In a longer process involving clinicians and non-clinicians, SCPE has developed a classification system for MRI in CP, which proved easy to use and reliable. In comparison with other classification systems described in the literature, harmonization appeared feasible. MRICS is a mainly qualitative classification system for cerebral palsy describing pathogenic neuroimaging patterns related to timing of brain compromise. A web-based manual is available for training purposes.
Acknowledgements
This study was performed on behalf of the SCPE collaboration and was funded by the European Union Health Programme – grant numbers DG SANCO EAHC 2008–1307/2013–3211 – ‘Surveillance of Cerebral Palsy in Europe: best practice in monitoring, understanding of inequality and dissemination of knowledge’.
We wish to thank the members of the SCPE who in many ways have contributed to the development of the MRICS. List of SCPE participants: C Cans, M Van Bakel (RHEOP, Grenoble, France); C Arnaud, M Delobel (RHE31, Toulouse, France); J Chalmers (ISDSHS, Edinburgh, UK); V McManus, A Lyons (Lavanagh Centre, Cork, Ireland); J Parkes, H Dolk (Belfast, UK); K Himmelmann, M Pahlman (Göteborg University, Göteborg, Sweden); V Dowding (Dublin, Ireland); A Colver, L Pennington (University of Newcastle, Newcastle, UK); K Horridge (NECCPS, UK); J Kurinczuk, G Surman (NPEU, Oxford, UK); MJ Platt (University of Liverpool, Liverpool, UK); P Udall, G Rackauskaite (NIPH, Copenhagen, Denmark); MG Torrioli, M Marcelli (Lazio Cerebral Palsy Register, Rome, Italy); G Andersen, S Julsen-Hollung (CPRN, Tonsberg, Norway); M Bottos (Bologna, Italy); G Gaffney (Galway, Ireland); J De La Cruz, C Pallas (DIMAS-SAMID, Madrid, Spain); D Neubauer, M Jekovec-Vrhovšek (Ljubljana, Slovenia); D Virella, M Andrada (Lisbon, Portugal); A Greitane (Riga, Latvia); K Hollody (Pecs, Hungary); S Sigurdardottir, I Einarsson (Reykjavik, Iceland); M Honold, K Rostasy (Innsbruck, Austria); V Mejaski-Bosnjak (Zagreb, Croatia).
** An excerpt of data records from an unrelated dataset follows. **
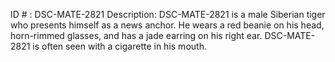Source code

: ID # : DSC-MATE-2821
Description: DSC-MATE-2821 is a male Siberian tiger who presents himself as a news anchor. He wears a red beanie on his head, horn-rimmed glasses, and has a jade earring on his right ear. DSC-MATE-2821 is often seen with a cigarette in his mouth.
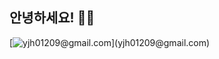 ## 안녕하세요! 👋👋

[![yjh01209@gmail.com]([http://mazassumnida.wtf/api/v2/generate_badge?boj=wke1wke1](https://img.shields.io/badge/Gmail-D14836?style=for-the-badge&logo=gmail&logoColor=white))](yjh01209@gmail.com)
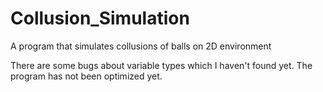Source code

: # Collusion_Simulation
A program that simulates collusions of balls on 2D environment

There are some bugs about variable types which I haven't found yet.
The program has not been optimized yet.
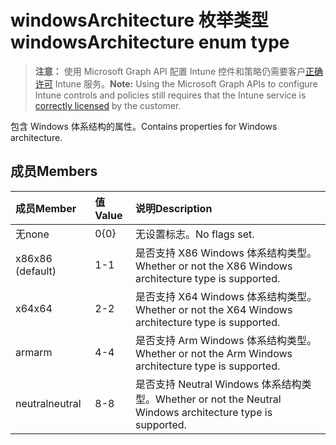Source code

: # <a name="windowsarchitecture-enum-type"></a><span data-ttu-id="b2793-101">windowsArchitecture 枚举类型</span><span class="sxs-lookup"><span data-stu-id="b2793-101">windowsArchitecture enum type</span></span>

> <span data-ttu-id="b2793-102">**注意：** 使用 Microsoft Graph API 配置 Intune 控件和策略仍需要客户[正确许可](https://go.microsoft.com/fwlink/?linkid=839381) Intune 服务。</span><span class="sxs-lookup"><span data-stu-id="b2793-102">**Note:** Using the Microsoft Graph APIs to configure Intune controls and policies still requires that the Intune service is [correctly licensed](https://go.microsoft.com/fwlink/?linkid=839381) by the customer.</span></span>

<span data-ttu-id="b2793-103">包含 Windows 体系结构的属性。</span><span class="sxs-lookup"><span data-stu-id="b2793-103">Contains properties for Windows architecture.</span></span>
## <a name="members"></a><span data-ttu-id="b2793-104">成员</span><span class="sxs-lookup"><span data-stu-id="b2793-104">Members</span></span>
|<span data-ttu-id="b2793-105">成员</span><span class="sxs-lookup"><span data-stu-id="b2793-105">Member</span></span>|<span data-ttu-id="b2793-106">值</span><span class="sxs-lookup"><span data-stu-id="b2793-106">Value</span></span>|<span data-ttu-id="b2793-107">说明</span><span class="sxs-lookup"><span data-stu-id="b2793-107">Description</span></span>|
|:---|:---|:---|
|<span data-ttu-id="b2793-108">无</span><span class="sxs-lookup"><span data-stu-id="b2793-108">none</span></span>|<span data-ttu-id="b2793-109">0</span><span class="sxs-lookup"><span data-stu-id="b2793-109">{0}</span></span>|<span data-ttu-id="b2793-110">无设置标志。</span><span class="sxs-lookup"><span data-stu-id="b2793-110">No flags set.</span></span>|
|<span data-ttu-id="b2793-111">x86</span><span class="sxs-lookup"><span data-stu-id="b2793-111">x86 (default)</span></span>|<span data-ttu-id="b2793-112">1</span><span class="sxs-lookup"><span data-stu-id="b2793-112">-1</span></span>|<span data-ttu-id="b2793-113">是否支持 X86 Windows 体系结构类型。</span><span class="sxs-lookup"><span data-stu-id="b2793-113">Whether or not the X86 Windows architecture type is supported.</span></span>|
|<span data-ttu-id="b2793-114">x64</span><span class="sxs-lookup"><span data-stu-id="b2793-114">x64</span></span>|<span data-ttu-id="b2793-115">2</span><span class="sxs-lookup"><span data-stu-id="b2793-115">-2</span></span>|<span data-ttu-id="b2793-116">是否支持 X64 Windows 体系结构类型。</span><span class="sxs-lookup"><span data-stu-id="b2793-116">Whether or not the X64 Windows architecture type is supported.</span></span>|
|<span data-ttu-id="b2793-117">arm</span><span class="sxs-lookup"><span data-stu-id="b2793-117">arm</span></span>|<span data-ttu-id="b2793-118">4</span><span class="sxs-lookup"><span data-stu-id="b2793-118">-4</span></span>|<span data-ttu-id="b2793-119">是否支持 Arm Windows 体系结构类型。</span><span class="sxs-lookup"><span data-stu-id="b2793-119">Whether or not the Arm Windows architecture type is supported.</span></span>|
|<span data-ttu-id="b2793-120">neutral</span><span class="sxs-lookup"><span data-stu-id="b2793-120">neutral</span></span>|<span data-ttu-id="b2793-121">8</span><span class="sxs-lookup"><span data-stu-id="b2793-121">-8</span></span>|<span data-ttu-id="b2793-122">是否支持 Neutral Windows 体系结构类型。</span><span class="sxs-lookup"><span data-stu-id="b2793-122">Whether or not the Neutral Windows architecture type is supported.</span></span>|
We also wish to thank the participants in the reliability exercise and Wolfgang Grodd MD, Prof. of Neuroradiology, as well as Peter-Michael Weber, DTP laboratory, University Hospital Tübingen, Germany, for their support in the initial development of the neuroimaging chapter of the SCPE Reference and Training Manual.
The authors have stated that they had no interests which might be perceived as posing a conflict or bias.